S.MARIA DI LEUCA (LE) – Non c’è più religione. Non lasciano, ma raddoppiano le antenne telefoniche su uno dei luoghi più sacri e suggestivi del Salento, vale a dire il Santuario di Leuca. Per chi non lo sapesse, proprio sul tetto della chiesa dedicata alla Madonna di Finis Terrae esiste già un‘antenna della telefonia mobile alta 7,5 metri, mimetizzata all’interno di una canna fumaria.

Ora, arriva la seconda, alta 6 metri, quella della Wind. Il Tar di Lecce, infatti, ha accolto il ricorso della società contro il Comune di Castrignano del Capo, il Ministero per i Beni e le Attività Culturali, la Soprintendenza e l’Unione ‘Talassa’ Mare di Leuca fra i Comuni di Tricase e Castrignano del Capo.

Quest’ultima, il 14 maggio scorso, ha rilasciato Autorizzazione paesaggistica all’installazione, prescrivendo, però, “che il finto camino dovrà essere ridimensionato e non dovrà eccedere oltre la quota del lastrico solare del torrino scala della misura di 1 metro”.

Dunque, rispetto alla richiesta di impianto di tipo Roof Top alto 6 metri, l’altezza massima non avrebbe dovuto superare i 4,5 metri. “E’ disparità di trattamento”, ha fatto notare la Wind. Proprio lassù, d’altronde, esiste già un traliccio metallico di altro gestore con altezza di 7,5 metri, quindi più esteso del traliccio che intende installare la Wind.

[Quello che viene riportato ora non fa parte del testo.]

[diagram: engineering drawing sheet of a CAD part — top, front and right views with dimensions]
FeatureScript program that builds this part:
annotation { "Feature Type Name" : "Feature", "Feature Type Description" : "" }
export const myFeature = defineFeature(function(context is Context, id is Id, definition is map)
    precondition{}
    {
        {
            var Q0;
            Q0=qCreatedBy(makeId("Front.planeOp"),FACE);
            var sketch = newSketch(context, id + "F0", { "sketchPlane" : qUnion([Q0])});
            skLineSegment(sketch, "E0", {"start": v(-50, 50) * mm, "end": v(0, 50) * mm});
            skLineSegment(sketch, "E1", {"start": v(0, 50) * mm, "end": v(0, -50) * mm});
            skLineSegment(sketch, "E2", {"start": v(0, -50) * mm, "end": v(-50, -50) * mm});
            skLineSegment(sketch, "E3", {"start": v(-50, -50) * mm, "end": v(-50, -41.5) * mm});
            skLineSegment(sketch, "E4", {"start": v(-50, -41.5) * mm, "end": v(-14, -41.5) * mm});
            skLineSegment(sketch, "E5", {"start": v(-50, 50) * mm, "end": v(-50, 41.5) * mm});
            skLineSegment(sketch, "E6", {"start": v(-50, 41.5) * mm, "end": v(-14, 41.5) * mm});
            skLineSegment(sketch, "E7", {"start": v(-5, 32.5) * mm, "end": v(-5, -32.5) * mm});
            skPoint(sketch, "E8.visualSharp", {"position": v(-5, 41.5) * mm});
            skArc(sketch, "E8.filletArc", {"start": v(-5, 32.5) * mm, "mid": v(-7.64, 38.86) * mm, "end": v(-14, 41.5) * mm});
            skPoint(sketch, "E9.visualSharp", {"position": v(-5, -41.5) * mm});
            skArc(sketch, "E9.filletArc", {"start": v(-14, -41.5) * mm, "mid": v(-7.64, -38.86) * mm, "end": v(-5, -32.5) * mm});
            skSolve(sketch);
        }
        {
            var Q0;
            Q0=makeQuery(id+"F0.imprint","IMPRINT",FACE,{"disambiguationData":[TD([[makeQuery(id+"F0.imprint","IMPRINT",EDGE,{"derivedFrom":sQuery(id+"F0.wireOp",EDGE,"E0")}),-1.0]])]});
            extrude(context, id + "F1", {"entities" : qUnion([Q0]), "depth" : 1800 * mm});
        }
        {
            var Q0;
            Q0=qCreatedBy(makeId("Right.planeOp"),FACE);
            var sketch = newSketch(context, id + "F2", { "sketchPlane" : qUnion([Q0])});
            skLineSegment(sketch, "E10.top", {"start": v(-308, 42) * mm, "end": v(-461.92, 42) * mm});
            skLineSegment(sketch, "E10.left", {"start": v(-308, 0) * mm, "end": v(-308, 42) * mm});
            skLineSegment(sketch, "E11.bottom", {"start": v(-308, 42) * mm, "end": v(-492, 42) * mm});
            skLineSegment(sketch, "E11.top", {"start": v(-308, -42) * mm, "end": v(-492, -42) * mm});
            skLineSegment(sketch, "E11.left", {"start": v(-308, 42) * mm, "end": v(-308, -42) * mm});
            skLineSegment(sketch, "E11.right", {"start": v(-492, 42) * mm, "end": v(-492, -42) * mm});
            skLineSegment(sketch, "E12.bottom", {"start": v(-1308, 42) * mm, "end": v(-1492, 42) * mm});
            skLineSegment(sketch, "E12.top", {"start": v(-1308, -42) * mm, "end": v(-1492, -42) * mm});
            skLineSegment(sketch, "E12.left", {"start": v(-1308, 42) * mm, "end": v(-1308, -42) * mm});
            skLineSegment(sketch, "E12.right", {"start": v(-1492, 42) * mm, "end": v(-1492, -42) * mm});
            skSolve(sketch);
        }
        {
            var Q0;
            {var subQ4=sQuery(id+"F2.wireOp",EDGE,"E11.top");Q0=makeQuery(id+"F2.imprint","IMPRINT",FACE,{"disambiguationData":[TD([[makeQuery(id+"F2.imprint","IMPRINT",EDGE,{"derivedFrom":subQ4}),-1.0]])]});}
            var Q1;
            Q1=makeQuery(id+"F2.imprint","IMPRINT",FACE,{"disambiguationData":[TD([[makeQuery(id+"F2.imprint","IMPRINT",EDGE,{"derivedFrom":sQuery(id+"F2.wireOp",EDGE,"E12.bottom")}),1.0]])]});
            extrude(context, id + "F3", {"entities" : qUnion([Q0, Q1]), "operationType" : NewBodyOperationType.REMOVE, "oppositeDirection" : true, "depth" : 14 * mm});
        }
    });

Per i Giudici amministrativi, così, “è evidente la contraddittorietà dell’operato dell’Amministrazione, nonché la disparità di trattamento, tanto più se si considera che l’Amministrazione non ha minimamente motivato” la diversa decisione rispetto a situazioni identiche tra loro.

Certo, la pressoché totale schermatura del traliccio, da incassare all’interno del finto camino, rende il progetto meno impattante sul territorio. Ma che, tra tanti luoghi, quello accordato per ospitare le antenne debba essere proprio l’inviolabile Santuario di Leuca un pò di perplessità la lascia. Anche ai profani.